A 24-year-old Melbourne woman has been sentenced after playing a central role in a major international criminal syndicate that has stolen millions of dollars from superannuation and share trading accounts.
Using fraud and theft, the syndicate is estimated to have stolen over $3.3 million and attempted to steal an additional $7.5 million. The group is also said to have laundered a further $2.5 million through the purchase and on-selling of luxury goods in Hong Kong.
On Friday, the unnamed woman was sentenced to five years and six months’ imprisonment, with a non-parole period of four years, following an investigation conducted by ASIC and the AFP as part of the Serious Financial Crime Taskforce (SFCT).
The SFCT first began investigating the criminal syndicate in late 2018. On 30 April 2019, AFP and ASIC investigators executed search warrants at the Melbourne woman’s residence after intercepting her at Melbourne Airport as she returned to Australia from Turkey.
An examination of the woman’s laptop computer and mobile phones identified the details and images of hundreds of stolen identification documents. Hard-copy documents used to facilitate the offence were also located and seized.
ASIC and the ATO said that their investigation showed that the woman worked as part of an international criminal syndicate that used fraudulently obtained identities to commit “large-scale and sophisticated cyber crimes”.
They explained that stolen identity information purchased from darknet marketplaces, together with single-use telephone SIM cards and fake email accounts, were used to undertake an ‘identity takeover’ of unsuspecting victims.
“These false identities were created to mimic real individuals who unknowingly had their identities compromised and were then used to open bank accounts at various Australian institutions. Investigators found at least 60 bank accounts created using these mimicked identities,” ASIC and the ATO said.
“Once the false identities and accounts were established, the syndicate illegally accessed and stole money from the superannuation and share trading accounts of these victims.”

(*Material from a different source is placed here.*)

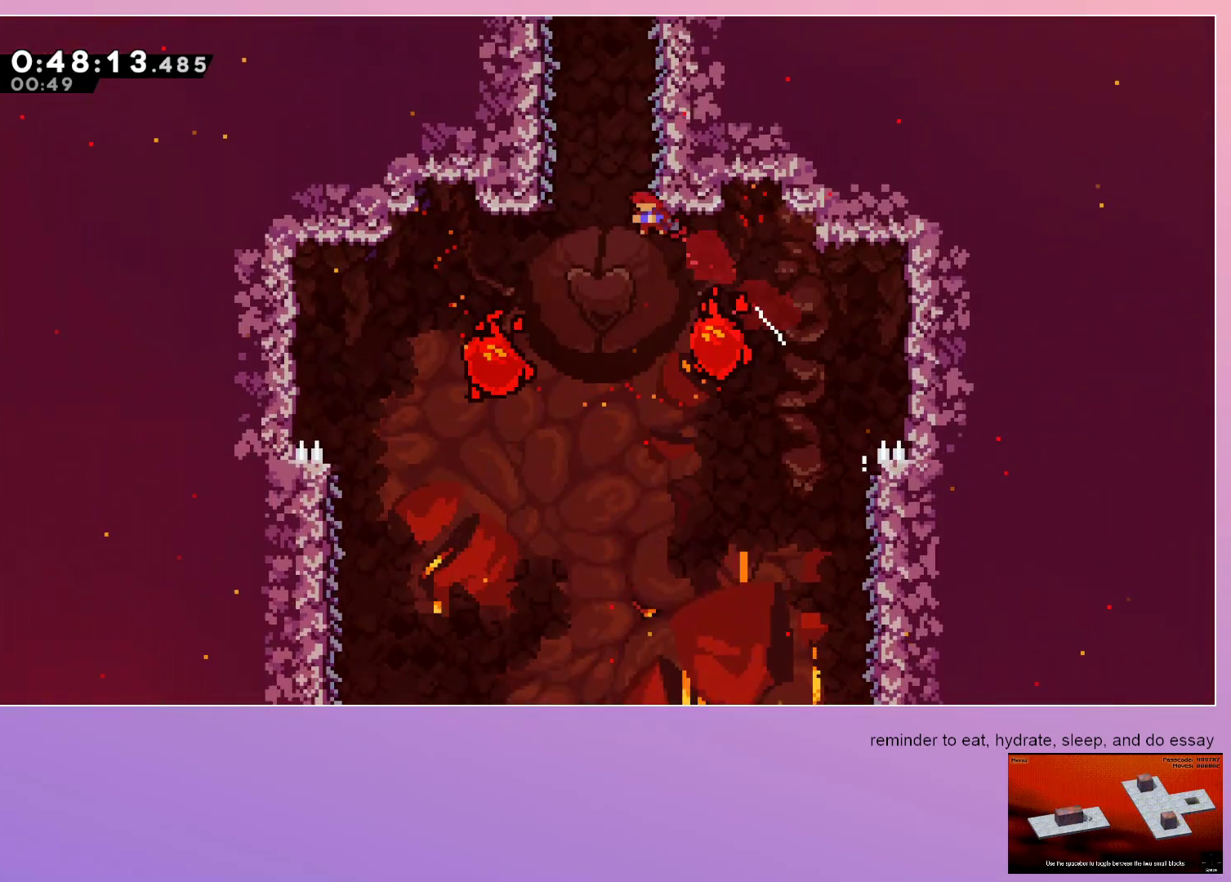
{"keys": ["dash", "up"], "events": [[333, "dash", "down"], [333, "left", "up"], [383, "grab", "up"], [383, "up", "down"], [467, "jump", "up"]]}
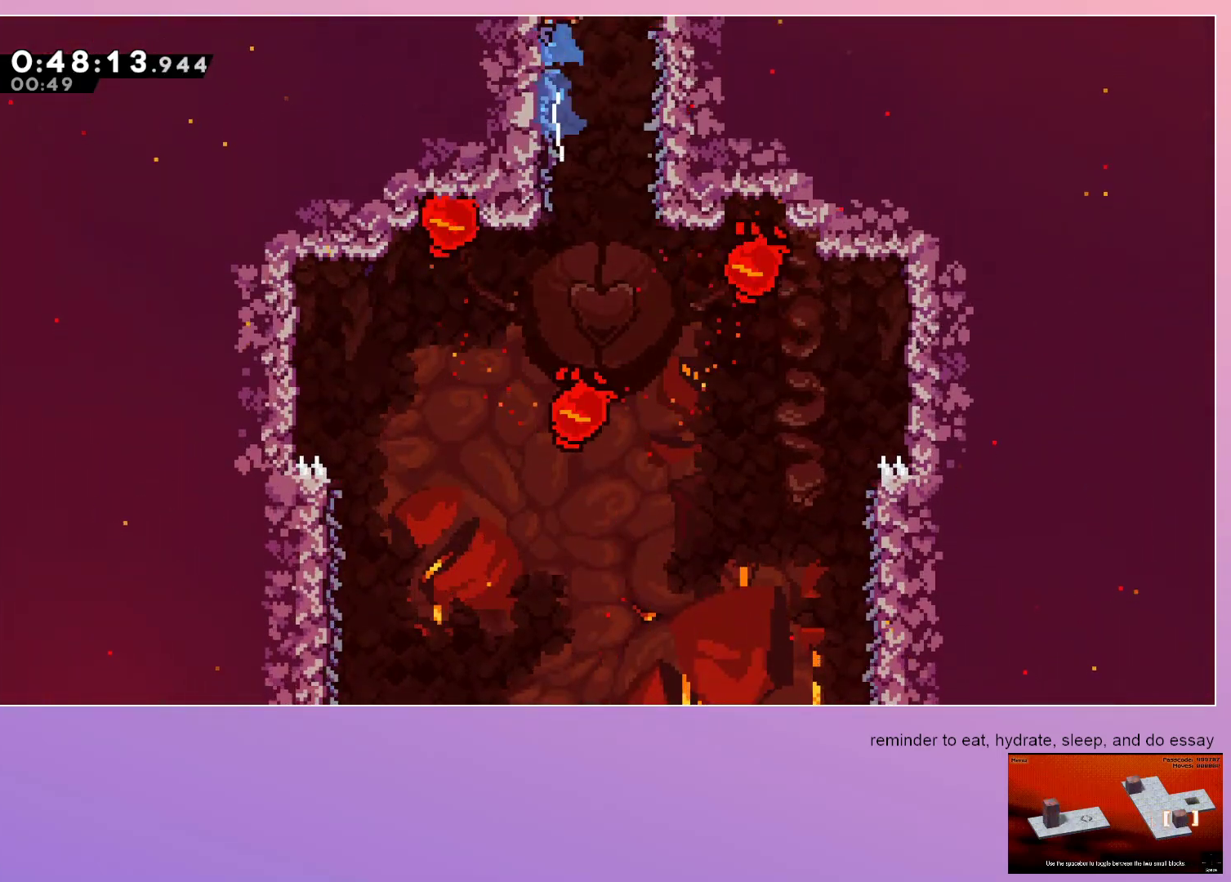
{"keys": [], "events": [[17, "dash", "up"], [67, "up", "up"]]}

According to ASIC and the ATO, the Melbourne woman worked with others to create a cloned website that mimicked the legitimate website of a super fund using a domain name that was almost identical to the fund’s actual site.
Online advertisements were used to promote the cloned website and bring it to the top of search engine results, with the intention of harvesting usernames and passwords to gain unauthorised access to accounts.
“The syndicate withdrew the superannuation savings of victims and deposited them in the fraudulent bank accounts,” said ASIC and the ATO.
“The stolen funds were laundered by sending them to an overseas contact, who used the funds to purchase untraceable assets such as jewellery and luxury brand items in Hong Kong. These were then sold and the money [was] remitted to the offender in Australia through cryptocurrencies.”
In a statement, ASIC deputy chair Sarah Court said that data breaches within Australia’s financial system posed “significant threats”.
“Driving good cyber risk and operational resilience practices in financial services and markets is a continuing priority for ASIC,” she said.
“Where appropriate, we will act to address digitally enabled misconduct, including scams. We encourage all entities to be cyber vigilant and act quickly to protect consumers.”
Ms Court added that, as the conduct regulator for super, ASIC is particularly concerned with the sophistication and complexity of crimes that aim to defraud people of their retirement savings.
“We encourage Australians to check their super balance and change their passwords regularly, as one way to protect their superannuation from fraud,” she concluded.
The Melbourne woman originally pleaded guilty to the following three offences on 26 November 2021:
- One state-based common law charge of conspiring to defraud superannuation funds (successful and attempted fraud totalling $4.7 million)
- One state-based common law charge of conspiring to defraud share trading funds (successful and attempted fraud totalling $5.9 million)
- One Commonwealth offence of conspiracy to deal in the proceeds of crime to the value of more than $1 million ($2.5 million).